(Selected extract)

Submitted by Anonymous on Wed, 01/11/2006 - 4:47pm.
"A Mercifully Brief
Real World Guide to Raising Thousands (if Not Tens of Thousands) of Dollars
with Email" is the title of Donordigital president Madeline Stanionis' first
book, published by Emerson and Church. It's a spellbinding guide to fundraising online, which delivers strategy
and attitude in equal doses. In the
aftermath of the surge in online fundraising in 2005 related to the Asian
tsunami and Katrina, this book cracks the code on how to build online
relationships with stakeholders. Every
nonprofit executive director in America should read this book. N-TEN's Michael Stein interviews Madeline Stanionis.
N-TEN: For a "Mercifully Brief Real World Guide" that's an
unmercifully long and bold title.
Madeline: I actually didn't pick the title, it's part of a
series of "Mercifully Brief" guides published by Emerson and Church. They're publishing several other books on
fundraising, so it seemed only natural to them to do one on email. Someone they know suggested that I had the
right breezy style that would be perfect for this book. It sounds like I talk, fast. This book is not an erudite intellectual
tome. It's a really quick read, which is what the publisher wanted. But there's so much that's not in this book,
it's painful for me to think about sometimes.
N-TEN: I noticed there's an "if" in the title, did the
lawyers make you do that?
Madeline: The "if" means that no one knows how successful
you'll be online until you try it. I think that's the moral of the book and of
the whole industry of online fundraising. Truthfully, our understanding of what works online or even what people
want to do online is constantly changing, evolving. I write over and over in the book about testing
and trying. Nonprofits that want to use
email for fundraising need to get out there, to look at what other people are
doing, emulate them, copy them, and see what works. And what works is different for each
nonprofit agency.
N-TEN: Who were you writing this book for? Is it written for nonprofits that have not
done any online fundraising, or for groups who have tried it and for whom it
hasn't worked?

(End Selected extract)

Task instructions –
a) Revise the passage of the email fundraising interview between "Madeline: I actually" and "think about sometimes.", inclusive, replacing "breezy" with "casual".
b) List every organization named in the email fundraising interview.

(Given records)

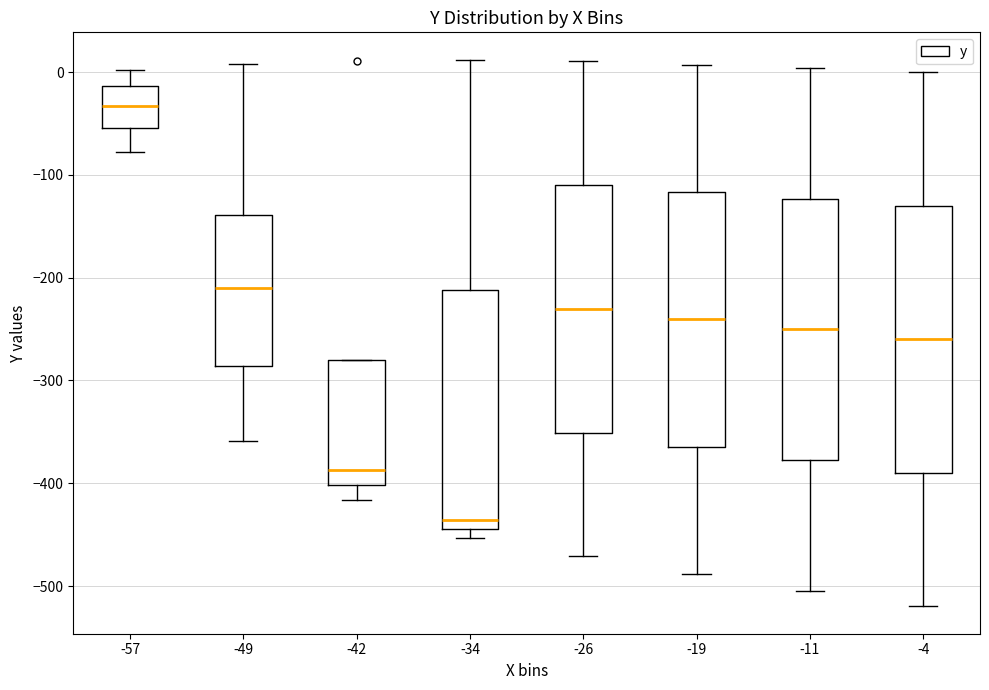

Reading left to right, read every box against the y-axis: the position of its median line, the range the box covers, and the ends of its whiskers. The values are not printed on the chart, so give them approximately, as read against the axis.

-57: median -30, box -50 to -10, whiskers -80 to 0
-49: median -210, box -290 to -140, whiskers -360 to 10
-42: median -390, box -400 to -280, whiskers -420 to -280
-34: median -440 (just above the box's lower edge), box -440 to -210, whiskers -450 to 10
-26: median -230, box -350 to -110, whiskers -470 to 10
-19: median -240, box -360 to -120, whiskers -490 to 10
-11: median -250, box -380 to -120, whiskers -500 to 0
-4: median -260, box -390 to -130, whiskers -520 to 0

(End Given records)

Activity answers –
a)
Madeline: I actually didn't pick the title, it's part of a
series of "Mercifully Brief" guides published by Emerson and Church. They're publishing several other books on
fundraising, so it seemed only natural to them to do one on email. Someone they know suggested that I had the
right casual style that would be perfect for this book. It sounds like I talk, fast. This book is not an erudite intellectual
tome. It's a really quick read, which is what the publisher wanted. But there's so much that's not in this book,
it's painful for me to think about sometimes.

b) Donordigital, Emerson and Church, N-TEN